■ What to work on
In the entries below, find the lines that contain the word "filter" and copy them.

(Dataset entries)
○ ○ ○ ○ ○

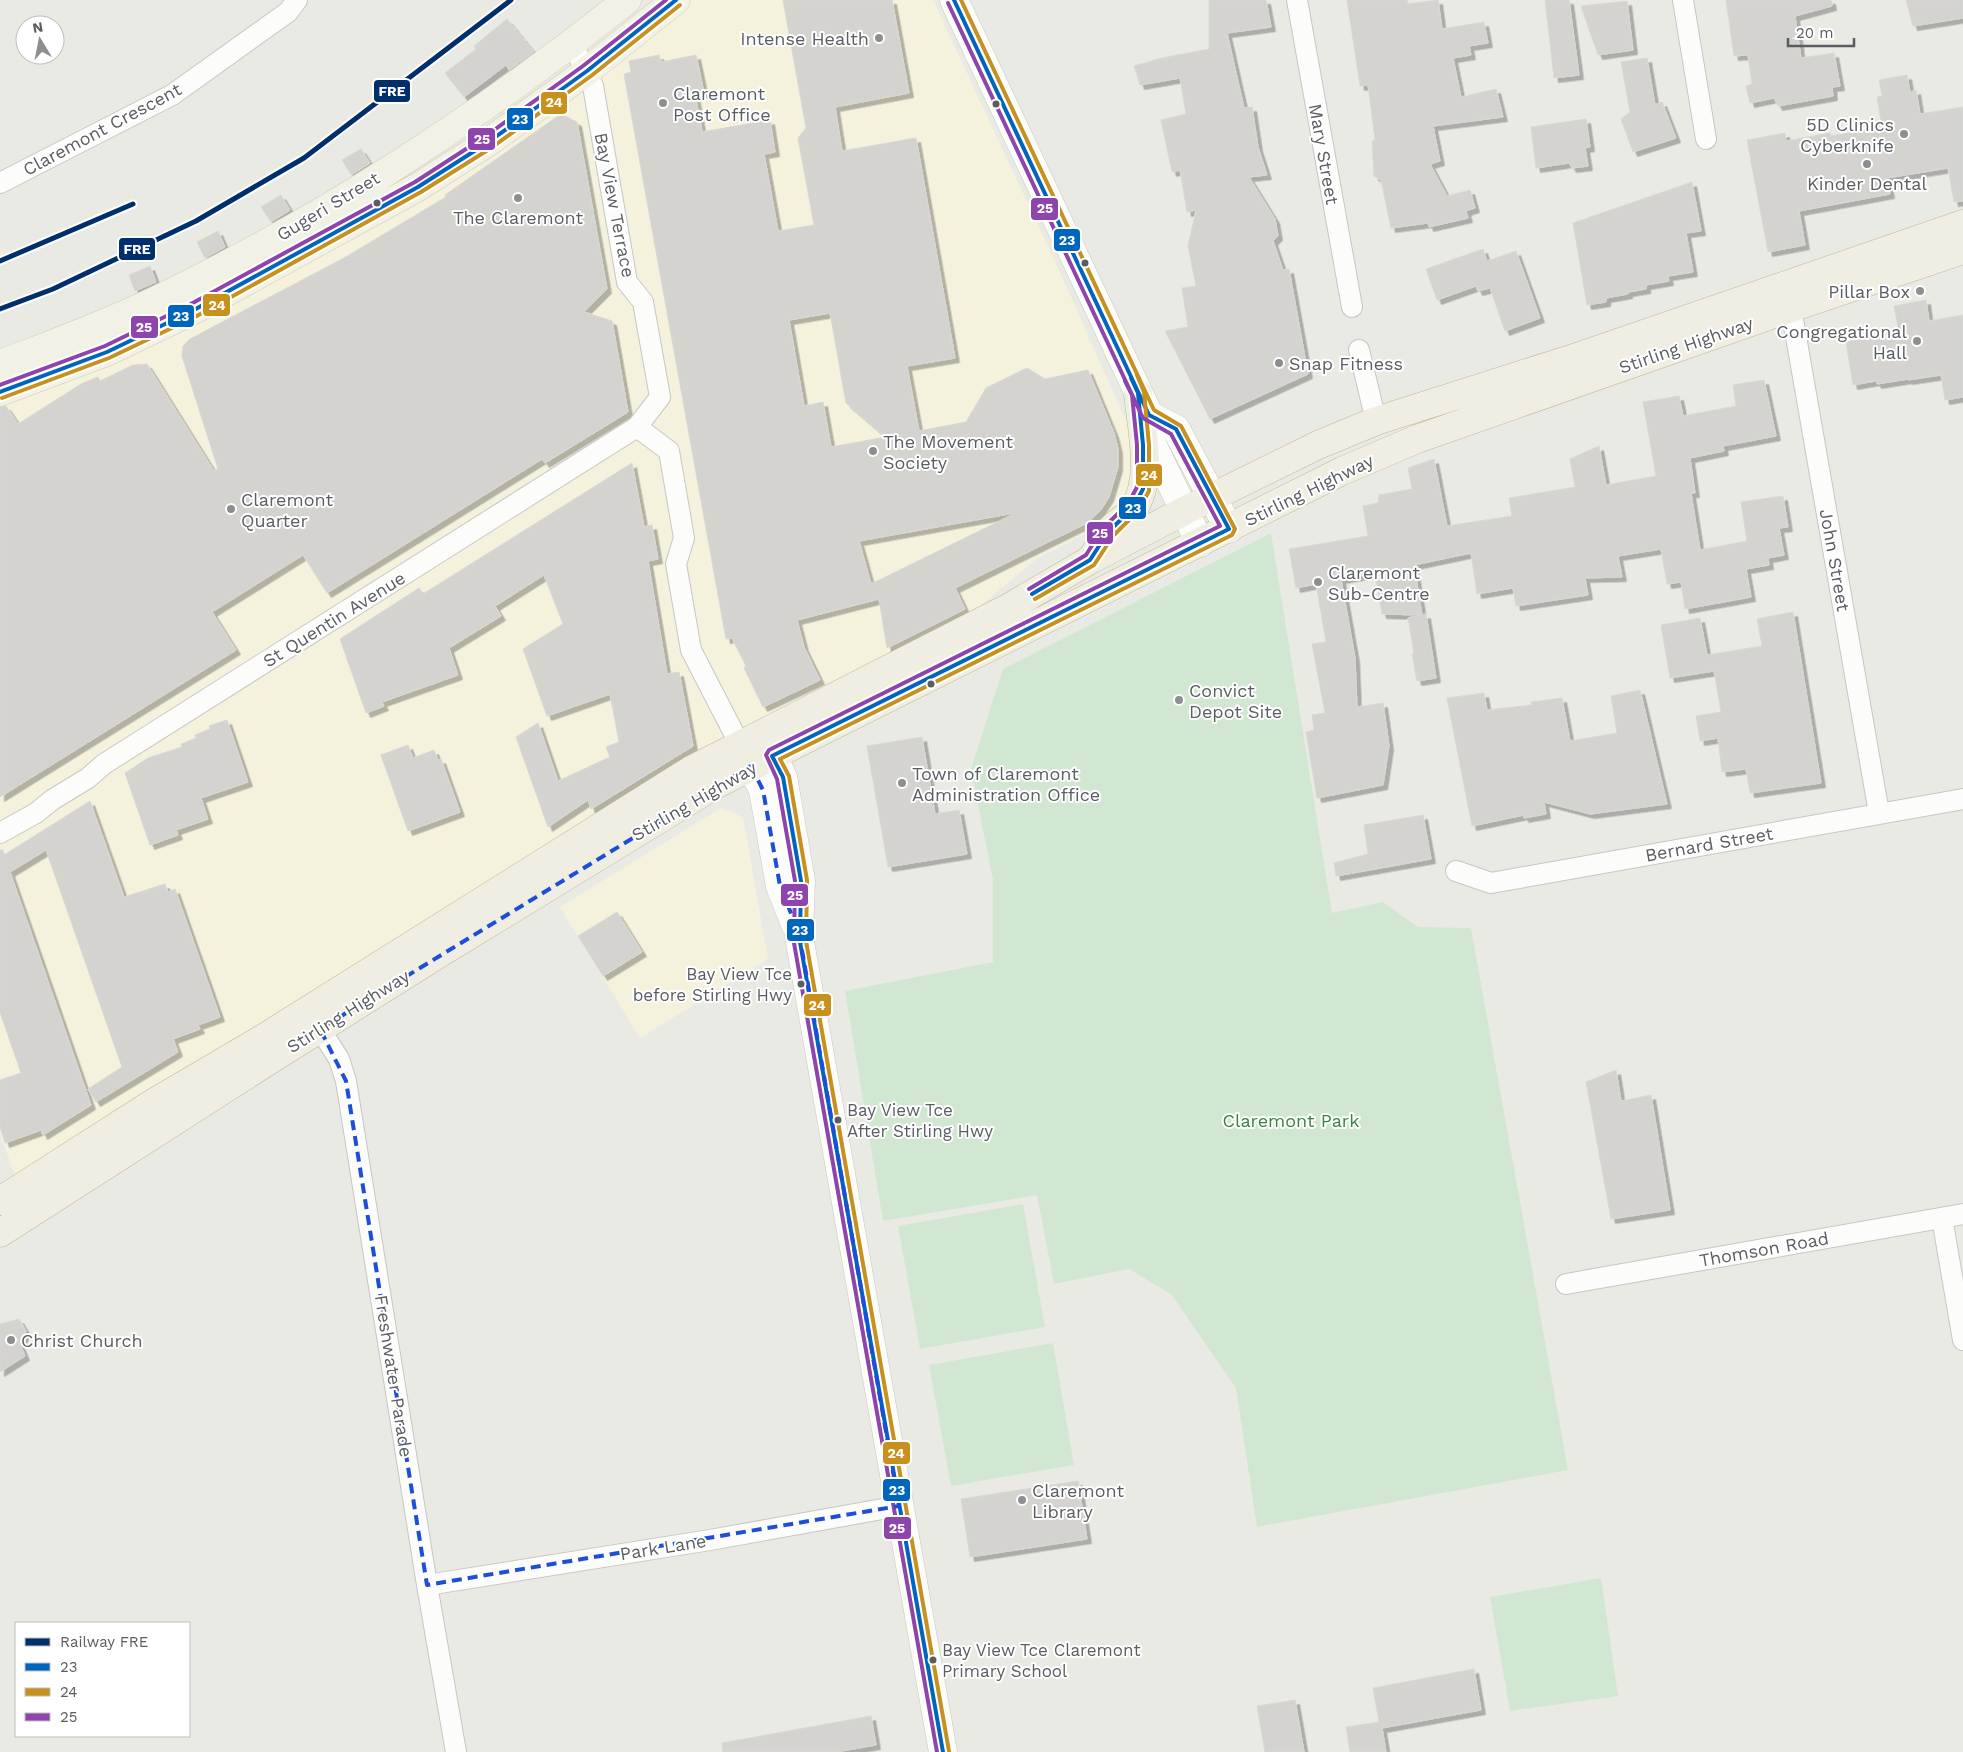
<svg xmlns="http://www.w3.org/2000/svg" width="1963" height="1752" font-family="'Work Sans',sans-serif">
<defs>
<filter id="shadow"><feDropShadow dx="4.5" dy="4.5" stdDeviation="0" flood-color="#0004"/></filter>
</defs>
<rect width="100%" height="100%" fill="#eaeae5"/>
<!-- commercial -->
<path fill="#f4f1dd" d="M688 0H933L1063 279 1129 428 1136 456 1131 499 1100 526 1036 559 972 613 16 1179 0 1133V404L174 330Z
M721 808 743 817 768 959 640 1038 560 907Z"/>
<!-- green -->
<path fill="#d2e7d1" d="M1271 533 1332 913 1383 902 1418 927 1471 928 1568 1470 1257 1527 1236 1388 1171 1294 1129 1269 1054 1284 1037 1195 883 1221 845 991 993 962V880L971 769 1003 669Z
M1023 1204 1045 1327 920 1349 898 1226Z
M1053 1343 1074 1465 951 1486 929 1365Z
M1601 1578 1618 1696 1510 1711 1490 1597Z"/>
<!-- building -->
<path fill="#d4d3d0" stroke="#d9d8d4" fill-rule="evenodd" filter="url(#shadow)" d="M783 0H892L909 93 835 107 842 151 916 138 955 358 907 366 919 431 966 422 986 388 1027 368 1045 379 1088 370 1114 433 1118 449V467L1109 497 1100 511 1087 523 955 588 965 609 887 648 879 599 797 620 804 647 820 680 763 707 744 668 746 666 732 638 726 639 624 74 631 72 629 61 659 55 661 62 696 55 704 93 695 94 702 132 770 120 775 152 764 154 778 231 814 225 798 138 806 128ZM830 313 846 403 886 437 831 447 823 402 804 406 789 320ZM1014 513V514L871 584 859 541Z
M1209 0H1266L1271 27 1227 33 1244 108 1252 107 1258 147 1267 175 1249 177 1275 219 1278 236 1273 241 1283 270 1289 269 1308 374 1210 419 1165 331 1188 327 1182 288 1196 286 1188 246 1196 210 1187 212 1180 170 1172 172 1161 120 1186 114 1180 78 1140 85 1134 66 1162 58 1209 49Z
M1347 0H1407L1408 4 1438 0 1442 29 1484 22 1488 43 1469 46 1471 55 1453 58 1461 97 1496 89 1503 117 1433 126 1440 161 1430 164 1447 196 1470 190 1475 208 1466 211 1468 218 1429 227 1428 223 1391 228 1381 180 1374 176 1372 141 1375 140 1368 85 1360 86Z
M1545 0H1569L1579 75 1554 78Z
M1726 0H1831L1832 6 1795 16 1801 58 1834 53 1840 86 1832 87 1833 96 1778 106 1774 98 1750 103 1746 86 1752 84 1748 55 1734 56Z
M1906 0H1963V18L1913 26Z
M1627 1 1633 50 1598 55 1581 6Z
M507 19 534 52 509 70 506 65 464 97 445 73 476 49 474 46Z
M1647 58 1655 105 1662 102 1676 138 1633 152 1621 119 1630 112 1621 62Z
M1907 75 1910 92 1916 90 1920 114 1963 107V201L1954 202 1948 168 1887 178 1890 194 1799 211 1805 245 1768 252 1747 140 1785 133 1786 141 1830 133 1831 136 1882 127 1877 97 1882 96 1879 80Z
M561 114 577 122 607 289 584 312 612 321 628 412 545 463 542 459 327 593 303 555 212 612 236 650 0 797V407L6 406 18 424 81 384 98 377 100 381 133 365 147 364 214 471 218 469 182 356 183 346 190 339 344 258 446 197 445 195Z
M1586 119 1590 147 1585 148 1588 166 1572 168 1569 163 1536 168 1531 127Z
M361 149 370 163 351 175 342 160Z
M1692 182 1701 231 1686 233 1693 272 1668 276 1669 281 1646 285V289L1628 292V294L1606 298V302L1587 305 1573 223Z
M281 195 290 210 271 222 261 207Z
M218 231 225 247 205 258 197 242Z
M1483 249 1487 261 1516 251 1540 318 1505 331 1490 288 1478 291 1476 286 1437 300 1426 269Z
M150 266 156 282 135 291 129 275Z
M1926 300 1929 321 1963 315V397L1945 400 1941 375 1908 380V379L1877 384 1876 381 1853 385 1846 342 1899 332 1894 306Z
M1764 380 1776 436 1723 446 1724 451 1690 458 1695 493H1691L1700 550 1747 541 1741 502 1783 496 1788 527 1779 528 1784 555 1768 558 1769 565 1746 569 1751 597 1685 609 1681 582 1667 584 1661 549 1618 556 1622 577 1585 578 1588 595 1516 606 1513 588 1477 594 1471 553 1414 565 1422 615 1426 614 1436 678 1417 681 1412 654 1414 653 1408 618 1420 615 1382 614 1375 573 1341 579 1355 658 1357 707 1383 703 1389 746 1383 785 1317 798 1306 732 1314 730 1312 715 1325 713 1312 644 1326 642 1316 584 1296 588 1289 549 1368 536 1363 506 1378 503 1379 495 1412 489 1408 468 1434 459 1447 526 1512 516 1509 498 1575 487 1570 459 1599 446 1606 485 1656 476 1643 402 1679 396 1683 416 1736 406 1733 385Z
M632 463 644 527 652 525 658 559 648 561 667 674 679 672 693 746 591 809 588 800 548 827 516 737 538 723 558 781 610 757 606 747 619 742 610 694 547 716 523 649 563 624 544 575 495 606 501 616 449 648 458 675 382 702 384 706 366 713 340 639 419 588 423 594Z
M1793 612 1821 783 1750 793 1746 769 1722 772 1718 738 1700 741 1696 716 1721 712 1714 671 1670 678 1661 625 1700 618 1707 655 1762 646 1757 619Z
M1640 690 1667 804 1590 814 1544 802 1546 814 1524 818V815L1472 826 1447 698 1484 693 1487 710 1532 705 1531 702 1562 698 1570 741 1617 733 1611 696Z
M227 720 248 782 201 798 208 819 176 830 178 835 150 845 125 773 148 758 182 747 181 744 196 738 195 735 210 729 209 726Z
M922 737 935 814 959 810 967 854 888 867 867 746Z
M408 745 413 758 434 750 438 760 441 759 460 812 408 831 381 755Z
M90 801 124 897 165 884 168 892 175 889 220 1017 198 1025 200 1029 173 1039 178 1052 96 1102 88 1089 122 1067 46 850 10 872 91 1105 43 1135 41 1130 5 1143 0 1127V1080L21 1073 0 1012V850H3L4 855Z
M1423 815 1431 859 1336 876 1334 863 1368 854 1364 825Z
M617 912 642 952 603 976 578 936Z
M1616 1070 1621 1101 1651 1095 1670 1210 1611 1219 1586 1082Z
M19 1319 26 1331 20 1344 25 1356 0 1372V1324Z
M1078 1481 1087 1539 970 1557 961 1499Z
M1474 1669 1481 1710 1382 1728 1386 1752H1350L1346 1727 1379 1722 1373 1688Z
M1295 1700 1304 1752H1265L1257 1706Z
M871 1716 876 1745 836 1752H723L722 1743Z"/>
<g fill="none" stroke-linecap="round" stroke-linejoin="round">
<!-- minor casing -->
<g stroke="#c6c7c5" stroke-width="22">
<path id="minor" d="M1297 0 1352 307
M1683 0 1706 139
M0 183 172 95 288 12 297 0
M1791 308 1879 813
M1359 350 1376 421
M637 427 669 451 684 538 676 564 691 650 740 745
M0 833 36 813 52 800 88 778 104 764 637 427 660 397 643 302 627 282 593 86 572 43
M1456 871 1491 883 1963 799
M313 1018 339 1059 346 1081 427 1585 456 1752
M1942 1218 1963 1340
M1566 1284 1963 1214
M427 1585 710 1540 899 1506"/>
</g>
<!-- secondary casing -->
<g stroke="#c7c7c6" stroke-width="29">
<path id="secondary" d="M954 0 1149 415 1151 442 1200 543
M1149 415 1176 429 1229 529
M762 735 783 777 801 881 799 933 800 942 943 1752
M740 745 763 790 780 886 795 924"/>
</g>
<!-- primary casing -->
<g stroke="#d2ccb2" stroke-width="29">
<path id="primary" d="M0 364C52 344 104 325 154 301 320 222 483 115 627 0
M0 392 107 352 192 311 418 187 487 143 587 71 676 0"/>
</g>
<!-- trunk casing -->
<g stroke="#c1b792" stroke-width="29">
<path id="trunk" d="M1094 555C1098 547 1103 539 1108 532 1116 523 1127 517 1134 508 1154 478 1141 427 1138 393
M0 1201 153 1103 262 1039 691 770 1008 608 1090 560 1184 511 1318 445 1376 421 1580 356 1963 224
M0 1233 273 1058 445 950 715 785 802 741 1342 471 1417 439 1791 308 1963 250"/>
</g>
<!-- minor -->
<use href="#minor" stroke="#fcfcfb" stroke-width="20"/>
<!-- secondary -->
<use href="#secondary" stroke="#fcfcfb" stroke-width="28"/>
<!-- primary -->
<use href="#primary" stroke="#f2f1e6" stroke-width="28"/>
<!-- trunk -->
<use href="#trunk" stroke="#f0eee3" stroke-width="28"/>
<!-- bus-1 casing -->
<g stroke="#fff" stroke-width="8">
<path id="bus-1" d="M0 392 107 352 192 311 418 187 487 143 587 71 676 0
M1032 594 1090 560 1108 532 1133 508 1143 489V445L1138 393 1131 378
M943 1752 800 942 801 881 783 777 772 756 1229 529 1176 429 1149 415 954 0"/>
</g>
<!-- bus-2 casing -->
<g stroke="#fff" stroke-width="8">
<path id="bus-2" d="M2 398 109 358 195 317 421 192 491 148 591 76 680 5
M1035 599 1094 565 1113 536 1138 511 1149 491V445L1144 392 1137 375
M949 1751 806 941 807 880 789 776 780 759 1232 535 1235 529 1181 426 1154 410 961 0"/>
</g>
<!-- bus-3 casing -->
<g stroke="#fff" stroke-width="8">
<path id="bus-3" d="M0 385 105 346 189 305 415 182 483 138 583 66 666 0
M1029 589 1086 555 1103 528 1128 504 1137 487V445L1132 395 1125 381
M937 1752 794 943 795 881 777 779 766 755 769 750 1220 526 1171 434 1143 418 948 3"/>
</g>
<!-- bus-1 -->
<use href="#bus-1" stroke="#0065bd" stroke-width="4"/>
<!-- bus-2 -->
<use href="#bus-2" stroke="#c8901d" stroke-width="4"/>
<!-- bus-3 -->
<use href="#bus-3" stroke="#8e44ad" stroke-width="4"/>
<!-- rail-1 casing -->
<g stroke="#fff" stroke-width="9">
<path id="rail-1" d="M0 261 133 204
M0 309 53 289 196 221 304 158 511 0"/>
</g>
<!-- rail-1 -->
<use href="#rail-1" stroke="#002f6c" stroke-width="5"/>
</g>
<!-- marked area -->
<path fill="none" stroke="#1d4ed8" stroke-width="4" stroke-dasharray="10 6" stroke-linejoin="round" d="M751 766 763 790 780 886 799 933 899 1506 427 1585 346 1081 320 1029Z"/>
<!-- markers -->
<g fill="#8c8e90" stroke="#fff" stroke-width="2">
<circle cx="879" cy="38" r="5"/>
<circle cx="663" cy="103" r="5"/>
<circle cx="1904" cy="134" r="5"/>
<circle cx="1867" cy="164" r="5"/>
<circle cx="518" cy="198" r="5"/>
<circle cx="1920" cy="291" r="5"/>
<circle cx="1917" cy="341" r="5"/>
<circle cx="1279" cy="363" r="5"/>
<circle cx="873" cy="451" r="5"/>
<circle cx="231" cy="509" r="5"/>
<circle cx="1318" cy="582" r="5"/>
<circle cx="1179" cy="700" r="5"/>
<circle cx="902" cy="783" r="5"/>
<circle cx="11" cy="1340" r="5"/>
<circle cx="1022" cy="1500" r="5"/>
</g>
<g fill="#5a5d62" stroke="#fff" stroke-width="2">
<circle cx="996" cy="104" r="4.5"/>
<circle cx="377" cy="203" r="4.5"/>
<circle cx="1085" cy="263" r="4.5"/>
<circle cx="931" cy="684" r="4.5"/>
<circle cx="801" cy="984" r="4.5"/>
<circle cx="838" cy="1120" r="4.5"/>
<circle cx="933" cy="1660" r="4.5"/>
</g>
<g text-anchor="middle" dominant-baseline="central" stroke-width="4" stroke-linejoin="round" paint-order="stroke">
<!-- bus labels -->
<g font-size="17" fill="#5a5d62" stroke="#fff" text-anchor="start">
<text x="792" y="974" text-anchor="end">Bay View Tce<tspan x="792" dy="21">before Stirling Hwy</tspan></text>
<text x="847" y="1110">Bay View Tce<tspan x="847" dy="21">After Stirling Hwy</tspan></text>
<text x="942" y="1650">Bay View Tce Claremont<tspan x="942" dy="21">Primary School</tspan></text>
</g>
<!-- poi labels -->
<g font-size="18" fill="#5a5d62" stroke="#fff" text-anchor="start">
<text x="869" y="38" text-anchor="end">Intense Health</text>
<text x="673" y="93">Claremont<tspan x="673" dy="21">Post Office</tspan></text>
<text x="1894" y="124" text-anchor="end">5D Clinics<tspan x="1894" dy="21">Cyberknife</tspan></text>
<text x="1867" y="183" text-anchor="middle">Kinder Dental</text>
<text x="518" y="217" text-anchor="middle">The Claremont</text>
<text x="1910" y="291" text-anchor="end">Pillar Box</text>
<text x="1907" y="331" text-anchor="end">Congregational<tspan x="1907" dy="21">Hall</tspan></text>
<text x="1289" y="363">Snap Fitness</text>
<text x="883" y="441">The Movement<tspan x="883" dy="21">Society</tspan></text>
<text x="241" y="499">Claremont<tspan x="241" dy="21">Quarter</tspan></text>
<text x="1328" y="572">Claremont<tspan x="1328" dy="21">Sub-Centre</tspan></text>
<text x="1189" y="690">Convict<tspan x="1189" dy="21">Depot Site</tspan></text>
<text x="912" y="773">Town of Claremont<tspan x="912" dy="21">Administration Office</tspan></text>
<text x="21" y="1340">Christ Church</text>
<text x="1032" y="1490">Claremont<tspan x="1032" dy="21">Library</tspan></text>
</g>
<!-- street labels -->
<g font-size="18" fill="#5a5d62" stroke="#fff">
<text transform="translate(102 129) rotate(-28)">Claremont Crescent</text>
<text transform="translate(1324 154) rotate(80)">Mary Street</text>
<text transform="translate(615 205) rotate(79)">Bay View Terrace</text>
<text transform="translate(328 206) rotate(-31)">Gugeri Street</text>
<text transform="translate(1686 345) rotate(-19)">Stirling Highway</text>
<text transform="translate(1309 490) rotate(-26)">Stirling Highway</text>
<text transform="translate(1835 560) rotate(80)">John Street</text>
<text transform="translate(334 619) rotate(-32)">St Quentin Avenue</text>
<text transform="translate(694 801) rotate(-30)">Stirling Highway</text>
<text transform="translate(1709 844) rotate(-10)">Bernard Street</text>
<text transform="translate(348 1011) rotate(-32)">Stirling Highway</text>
<text transform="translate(1764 1249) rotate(-10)">Thomson Road</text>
<text transform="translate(394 1376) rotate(81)">Freshwater Parade</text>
<text transform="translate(663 1547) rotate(-9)">Park Lane</text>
</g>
<!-- park labels -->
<g font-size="18" fill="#378541" stroke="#fff">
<text x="1291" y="1120">Claremont Park</text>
</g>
</g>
<g stroke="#fff" stroke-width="2">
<rect x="373" y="79" width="38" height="24" rx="5" fill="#002f6c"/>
<rect x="540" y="91" width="28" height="24" rx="5" fill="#c8901d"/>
<rect x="506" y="107" width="28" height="24" rx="5" fill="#0065bd"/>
<rect x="467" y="127" width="29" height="24" rx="5" fill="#8e44ad"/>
<rect x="1030" y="197" width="29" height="24" rx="5" fill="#8e44ad"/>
<rect x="1053" y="228" width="28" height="24" rx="5" fill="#0065bd"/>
<rect x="118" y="237" width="38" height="24" rx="5" fill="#002f6c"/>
<rect x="202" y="293" width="29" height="24" rx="5" fill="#c8901d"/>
<rect x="167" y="304" width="28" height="24" rx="5" fill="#0065bd"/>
<rect x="130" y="315" width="29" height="24" rx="5" fill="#8e44ad"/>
<rect x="1135" y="463" width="28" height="24" rx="5" fill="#c8901d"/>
<rect x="1118" y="496" width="29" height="24" rx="5" fill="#0065bd"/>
<rect x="1086" y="521" width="28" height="24" rx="5" fill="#8e44ad"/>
<rect x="780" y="883" width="29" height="24" rx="5" fill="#8e44ad"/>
<rect x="786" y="918" width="29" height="24" rx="5" fill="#0065bd"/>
<rect x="803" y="993" width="29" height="24" rx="5" fill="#c8901d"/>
<rect x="882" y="1441" width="29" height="24" rx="5" fill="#c8901d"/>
<rect x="882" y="1478" width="29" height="24" rx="5" fill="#0065bd"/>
<rect x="883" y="1516" width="29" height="24" rx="5" fill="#8e44ad"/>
</g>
<g font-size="14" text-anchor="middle" font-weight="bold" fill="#fff">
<text x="392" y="96">FRE</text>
<text x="554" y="107">24</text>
<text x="520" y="124">23</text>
<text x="482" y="144">25</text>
<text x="1045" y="213">25</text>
<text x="1067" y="245">23</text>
<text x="137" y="254">FRE</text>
<text x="217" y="310">24</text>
<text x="181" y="321">23</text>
<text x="144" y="332">25</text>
<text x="1149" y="480">24</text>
<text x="1133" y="513">23</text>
<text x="1100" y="538">25</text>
<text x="795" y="900">25</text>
<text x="800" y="935">23</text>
<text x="817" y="1010">24</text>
<text x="896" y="1458">24</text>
<text x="897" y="1495">23</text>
<text x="897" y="1533">25</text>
</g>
<!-- legend -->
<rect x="15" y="1622" width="175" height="115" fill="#ffffff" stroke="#bdbec0"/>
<rect x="25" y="1638" width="25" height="8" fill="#002f6c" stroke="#bdbec0"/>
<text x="60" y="1647" font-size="15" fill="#5a5d62">Railway FRE</text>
<rect x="25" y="1663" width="25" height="8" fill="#0065bd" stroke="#bdbec0"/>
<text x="60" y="1672" font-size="15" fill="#5a5d62">23</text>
<rect x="25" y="1688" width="25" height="8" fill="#c8901d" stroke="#bdbec0"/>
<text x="60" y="1697" font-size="15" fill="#5a5d62">24</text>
<rect x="25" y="1713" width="25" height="8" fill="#8e44ad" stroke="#bdbec0"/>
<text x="60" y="1722" font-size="15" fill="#5a5d62">25</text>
<!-- north arrow -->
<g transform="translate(40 40) rotate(350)"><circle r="24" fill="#ffffff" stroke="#bdbec0"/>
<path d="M0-4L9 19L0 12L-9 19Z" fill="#8c8e90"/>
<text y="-8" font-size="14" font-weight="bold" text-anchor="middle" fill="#5a5d62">N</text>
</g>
<!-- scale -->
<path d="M1788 38v8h66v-8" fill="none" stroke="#5a5d62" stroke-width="2.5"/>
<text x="1796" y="38" font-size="15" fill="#5a5d62" stroke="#ffffff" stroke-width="4" paint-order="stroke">20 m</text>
</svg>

○ ○ ○ ○ ○

■ Answer for this exercise
<filter id="shadow"><feDropShadow dx="4.5" dy="4.5" stdDeviation="0" flood-color="#0004"/></filter>
<path fill="#d4d3d0" stroke="#d9d8d4" fill-rule="evenodd" filter="url(#shadow)" d="M783 0H892L909 93 835 107 842 151 916 138 955 358 907 366 919 431 966 422 986 388 1027 368 1045 379 1088 370 1114 433 1118 449V467L1109 497 1100 511 1087 523 955 588 965 609 887 648 879 599 797 620 804 647 820 680 763 707 744 668 746 666 732 638 726 639 624 74 631 72 629 61 659 55 661 62 696 55 704 93 695 94 702 132 770 120 775 152 764 154 778 231 814 225 798 138 806 128ZM830 313 846 403 886 437 831 447 823 402 804 406 789 320ZM1014 513V514L871 584 859 541Z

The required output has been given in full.